▸ **DOCUMENT PASSAGE**:
_ _ _ _ _

Protocols are crucial components of blockchain technology that enable information to be shared automatically across a network securely and reliably.
In the field of computing, protocols are essentially rules that define how data is allowed to be transferred between different computer systems. Protocols define the way that data must be structured to be accepted into a system, and they establish safeguards to prevent malicious users from causing damage.
The same protocol can be utilized for different blockchains. For example Ethereum can be used on the public mainnet as well as in a private chain installation. In both cases the protocol is the same but the chain is different.
When assets are tokenized, a protocol and a particular chain need to be selected. There is a large number of feasible protocols and blockchains to choose from. At Bitbond we recommend and therefore support the blockchains that are listed on this page.
In the past years Stellar has been a frequently used protocol for regulated security token offerings because of its scalability, simplicity and low network fees. Regulators around the world have approved several security token offerings on Stellar.
However, with the advent of Ethereum scaling solutions and EVM (Ethereum Virtual Machine) compatible blockchains, currently it seems like EVM compatible chains will remain a core part of asset tokenization in the coming years. These solutions address some of the shortcomings of Ethereum (mainly network congestion and high network fees), while keeping the advantages of the Ethereum protocol (a Turing complete approach to building decentralized software).
These chains are all share the technical foundation and compatibility with the Ethereum Virtual Machine. You can find a comprehensive list of EVM chains here. The ones listed below are the ones that are supported by Bitbond Token Tool.
Ethereum is a global, open-source platform for decentralized applications (dApps) on which you can write code (usually referred to as a smart contract) that controls digital value and runs exactly as programmed. The Ethereum mainnet is the most popular blockchain for asset tokenization because of the apps you can write on top of it.
Etherum is also the most popular blockchain that uses smart contracts. Etherum is the best choice whenever we need to set parameters for the smart contracts. The most popular applications for the Ethereum blockchain are decentralized finance (DeFi) and asset tokenization.
Avalanche has four basic interrelated mechanisms that compose structural support of the consensus tool. These four mechanisms are Slush, Snowflake, Snowball, and Avalanche.

_ _ _ _ _

▸ **RAW DATA**:
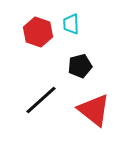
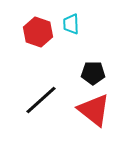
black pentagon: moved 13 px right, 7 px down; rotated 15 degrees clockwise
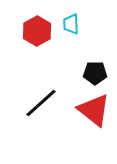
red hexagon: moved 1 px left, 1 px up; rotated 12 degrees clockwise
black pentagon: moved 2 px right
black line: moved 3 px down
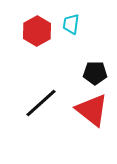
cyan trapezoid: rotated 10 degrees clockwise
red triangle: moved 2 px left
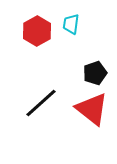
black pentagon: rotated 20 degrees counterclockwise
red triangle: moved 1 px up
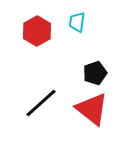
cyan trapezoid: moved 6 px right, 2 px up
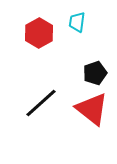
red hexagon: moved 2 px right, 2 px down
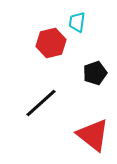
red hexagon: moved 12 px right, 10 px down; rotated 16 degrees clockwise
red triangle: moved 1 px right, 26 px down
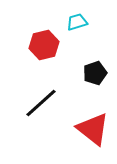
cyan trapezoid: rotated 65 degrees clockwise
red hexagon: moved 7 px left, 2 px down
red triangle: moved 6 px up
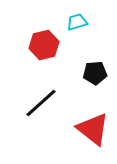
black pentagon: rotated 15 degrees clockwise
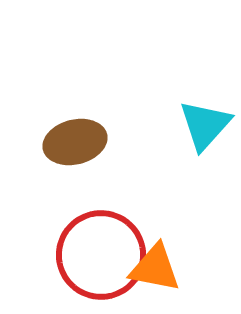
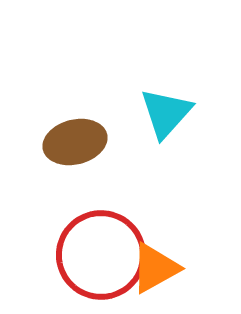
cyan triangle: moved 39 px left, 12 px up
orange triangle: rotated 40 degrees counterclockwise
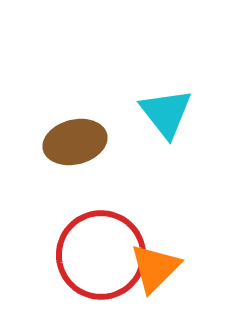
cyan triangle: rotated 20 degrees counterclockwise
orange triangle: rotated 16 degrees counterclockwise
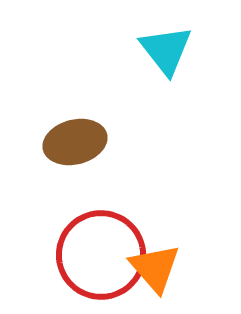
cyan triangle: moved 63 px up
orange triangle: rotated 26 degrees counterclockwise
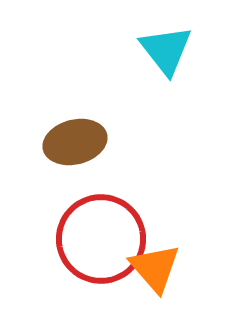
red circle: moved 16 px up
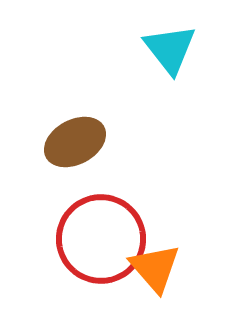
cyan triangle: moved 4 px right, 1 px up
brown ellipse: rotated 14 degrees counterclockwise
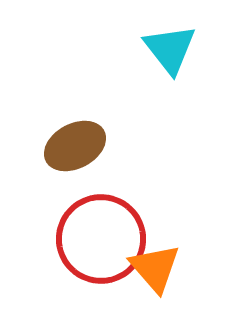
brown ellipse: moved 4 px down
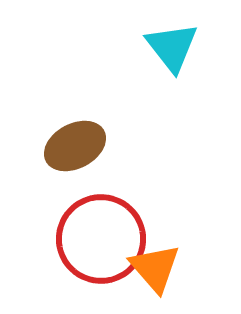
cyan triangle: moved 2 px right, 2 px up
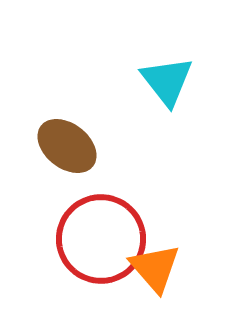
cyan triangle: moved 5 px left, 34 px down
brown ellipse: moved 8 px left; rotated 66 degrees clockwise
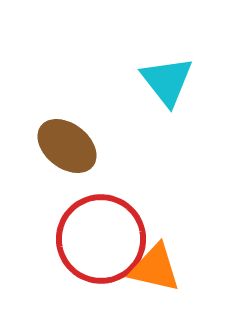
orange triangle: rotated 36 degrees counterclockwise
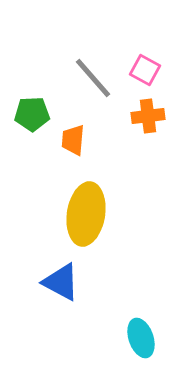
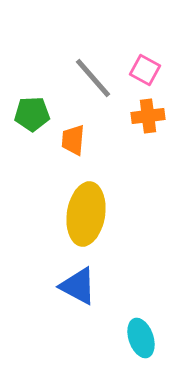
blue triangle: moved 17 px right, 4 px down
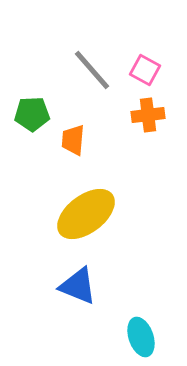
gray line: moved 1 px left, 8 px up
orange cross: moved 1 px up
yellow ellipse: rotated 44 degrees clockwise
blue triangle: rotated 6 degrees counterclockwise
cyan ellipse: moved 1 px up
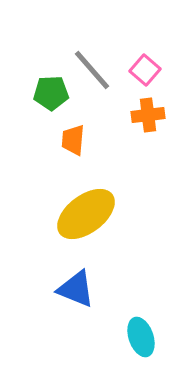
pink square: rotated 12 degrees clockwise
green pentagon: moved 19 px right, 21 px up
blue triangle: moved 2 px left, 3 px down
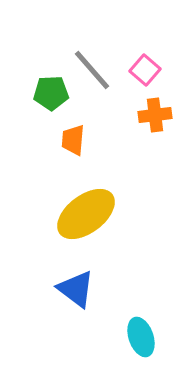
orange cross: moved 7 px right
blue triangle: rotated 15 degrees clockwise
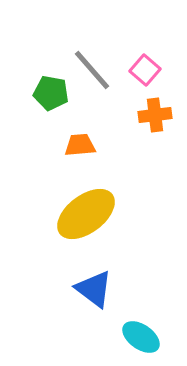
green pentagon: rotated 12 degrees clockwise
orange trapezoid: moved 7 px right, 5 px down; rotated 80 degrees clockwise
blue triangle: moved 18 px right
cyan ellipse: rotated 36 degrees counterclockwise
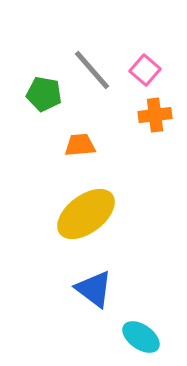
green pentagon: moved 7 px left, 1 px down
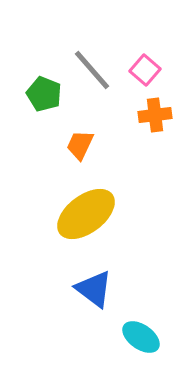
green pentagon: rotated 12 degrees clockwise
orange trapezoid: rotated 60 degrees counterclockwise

_ _ _ _ _

▸ **AIM OF THE TASK**:
Continue the passage on blockchain protocols above, starting right after its final sentence.

▸ **RESULT FOR THIS EXERCISE**:
By using randomized sampling and metastability to ascertain and persist transactions, It represents a new protocol family. Although the original paper focused on a single protocol, namely Avalanche, it implicitly introduced a broad spectrum of voting-based, or quorum-based consensus protocols, called the Snow family.
While Avalanche is a single instantiation, the Snow family seems to be able to generalize all quorum-based voting protocols for replica control. Unlike prior quorum-based work, the Snow family enables arbitrarily parametrizable failure probability at the quorum intersection level.
Standard quorum-based protocols define this failure probability to be precisely zero, but by introducing errors in the quorum intersection, a larger set of consensus protocol design is available.
The Polygon network is Ethereum-native, aligned to be interoperable with all of Ethereum’s existing and even future infrastructures while offering a framework for its interoperability with other layer-2 solutions, sidechains and sovereign blockchains.
The Polygon network is thus also categorized as a layer-2 aggregator, aiming to create a multichain ecosystem of Ethereum-compatible blockchains with superior interoperability.
BNB Chain is an innovative solution to bring programmability and interoperability to the Binance Chain. BNB Chain (formerly Binance Smart Chain or BSC for short) relies on a system of 21 validators with Proof of Stake Authority (PoSA) consensus that can support short block time and lower fees.
The most bonded validator candidates of staking will become validators and produce blocks. The double-sign detection and other slashing logic guarantee security, stability, and chain finality.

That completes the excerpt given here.